Records from a data collection:
▽
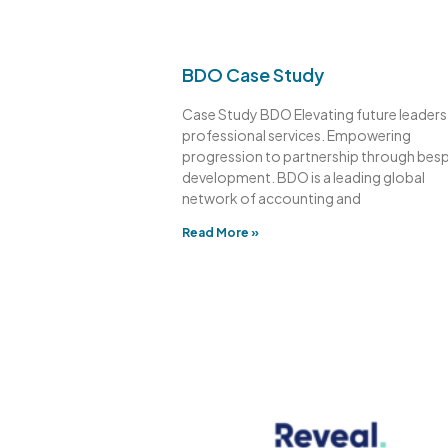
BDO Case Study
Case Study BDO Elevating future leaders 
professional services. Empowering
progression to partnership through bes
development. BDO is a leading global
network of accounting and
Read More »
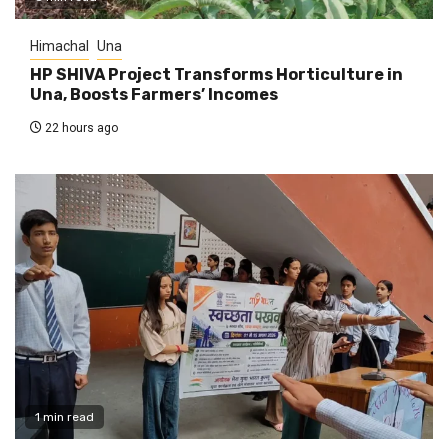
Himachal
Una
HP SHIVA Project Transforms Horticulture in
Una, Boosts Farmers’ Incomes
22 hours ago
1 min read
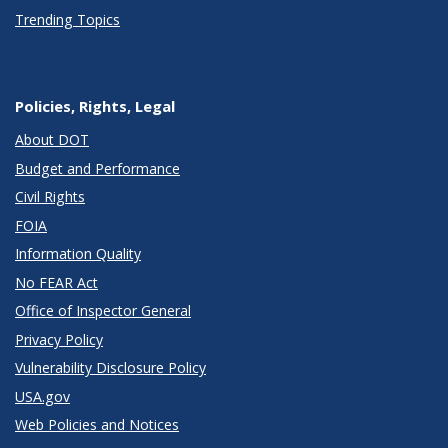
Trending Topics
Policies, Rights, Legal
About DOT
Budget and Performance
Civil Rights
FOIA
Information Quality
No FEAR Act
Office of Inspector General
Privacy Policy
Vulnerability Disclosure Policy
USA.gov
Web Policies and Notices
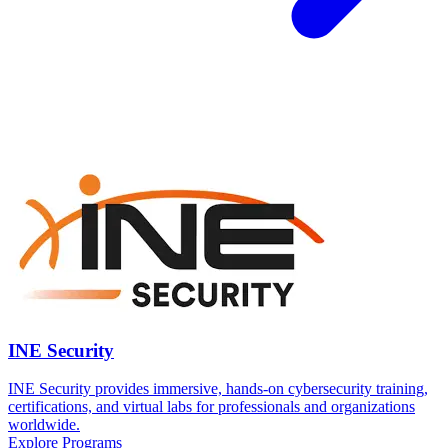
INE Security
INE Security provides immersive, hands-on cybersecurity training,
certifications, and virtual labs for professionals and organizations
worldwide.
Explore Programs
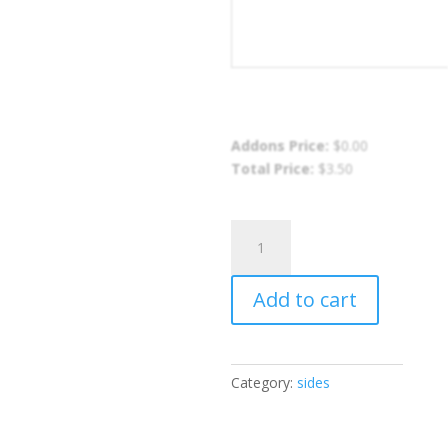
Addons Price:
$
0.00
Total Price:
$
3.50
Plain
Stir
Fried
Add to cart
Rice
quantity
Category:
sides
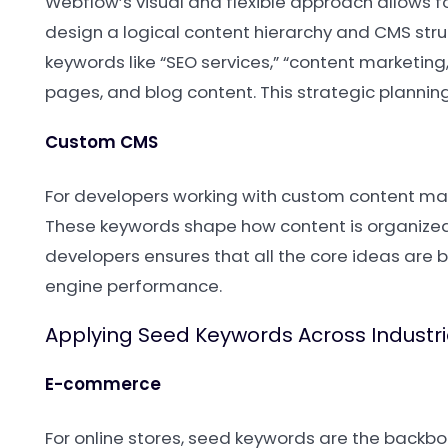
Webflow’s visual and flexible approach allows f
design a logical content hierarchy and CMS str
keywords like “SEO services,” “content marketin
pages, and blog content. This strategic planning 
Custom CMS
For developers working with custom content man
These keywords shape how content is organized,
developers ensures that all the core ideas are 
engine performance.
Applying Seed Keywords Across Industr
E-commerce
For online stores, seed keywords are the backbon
△
_The task:_
Each line from the first line of the data above through the one containing "certifications, and virtual" must be set down exactly; the pictures must not be.

_Result:_
BDO Case Study
Case Study BDO Elevating future leaders 
professional services. Empowering
progression to partnership through bes
development. BDO is a leading global
network of accounting and
Read More »
Himachal
Una
HP SHIVA Project Transforms Horticulture in
Una, Boosts Farmers’ Incomes
22 hours ago
1 min read
Trending Topics
Policies, Rights, Legal
About DOT
Budget and Performance
Civil Rights
FOIA
Information Quality
No FEAR Act
Office of Inspector General
Privacy Policy
Vulnerability Disclosure Policy
USA.gov
Web Policies and Notices
INE Security
INE Security provides immersive, hands-on cybersecurity training,
certifications, and virtual labs for professionals and organizations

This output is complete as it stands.